* [RECORD EXCERPTS]:
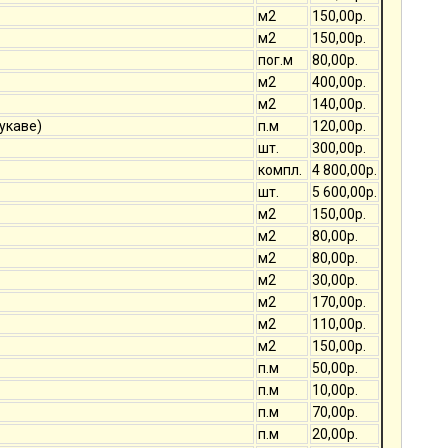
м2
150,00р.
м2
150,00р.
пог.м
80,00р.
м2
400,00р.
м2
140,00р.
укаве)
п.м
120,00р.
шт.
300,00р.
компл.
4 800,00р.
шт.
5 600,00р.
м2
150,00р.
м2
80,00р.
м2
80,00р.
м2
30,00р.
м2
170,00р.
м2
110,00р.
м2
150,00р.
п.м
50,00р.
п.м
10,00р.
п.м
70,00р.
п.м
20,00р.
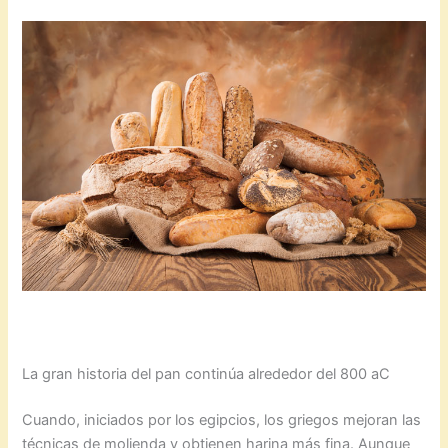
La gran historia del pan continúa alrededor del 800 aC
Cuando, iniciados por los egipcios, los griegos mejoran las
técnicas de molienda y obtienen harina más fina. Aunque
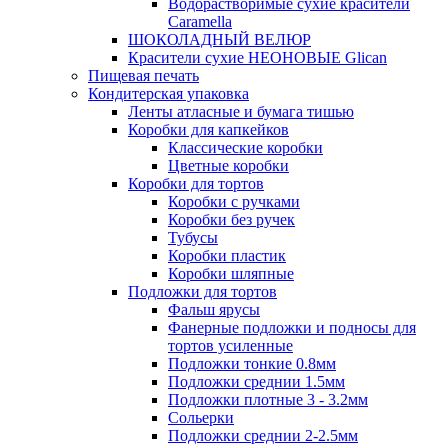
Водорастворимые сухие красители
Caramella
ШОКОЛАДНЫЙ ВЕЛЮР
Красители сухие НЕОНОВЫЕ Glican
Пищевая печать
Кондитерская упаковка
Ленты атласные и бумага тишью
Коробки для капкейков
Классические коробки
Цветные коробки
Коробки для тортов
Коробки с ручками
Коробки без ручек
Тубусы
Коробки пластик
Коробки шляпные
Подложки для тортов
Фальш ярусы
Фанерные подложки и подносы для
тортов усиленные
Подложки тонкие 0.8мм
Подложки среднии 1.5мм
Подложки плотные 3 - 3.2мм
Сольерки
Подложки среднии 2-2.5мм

...

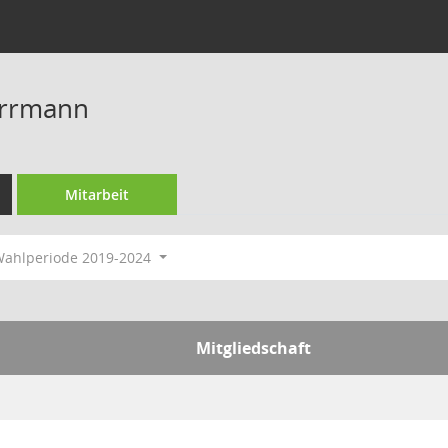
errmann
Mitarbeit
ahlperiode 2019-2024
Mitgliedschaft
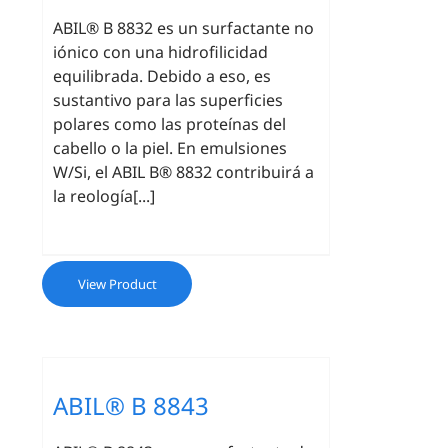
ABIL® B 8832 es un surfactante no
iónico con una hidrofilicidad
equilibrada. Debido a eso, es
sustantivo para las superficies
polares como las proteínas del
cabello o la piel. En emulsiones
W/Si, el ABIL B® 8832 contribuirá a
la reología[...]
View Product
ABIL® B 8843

* [WHAT THE TASK ASKS]: From the records above, retype only the lines starting at the line that contains "Коробки без ручек" and ending at the line that contains "Подложки среднии 2-2.5мм", both included.

* [OUTPUT]:
Коробки без ручек
Тубусы
Коробки пластик
Коробки шляпные
Подложки для тортов
Фальш ярусы
Фанерные подложки и подносы для
тортов усиленные
Подложки тонкие 0.8мм
Подложки среднии 1.5мм
Подложки плотные 3 - 3.2мм
Сольерки
Подложки среднии 2-2.5мм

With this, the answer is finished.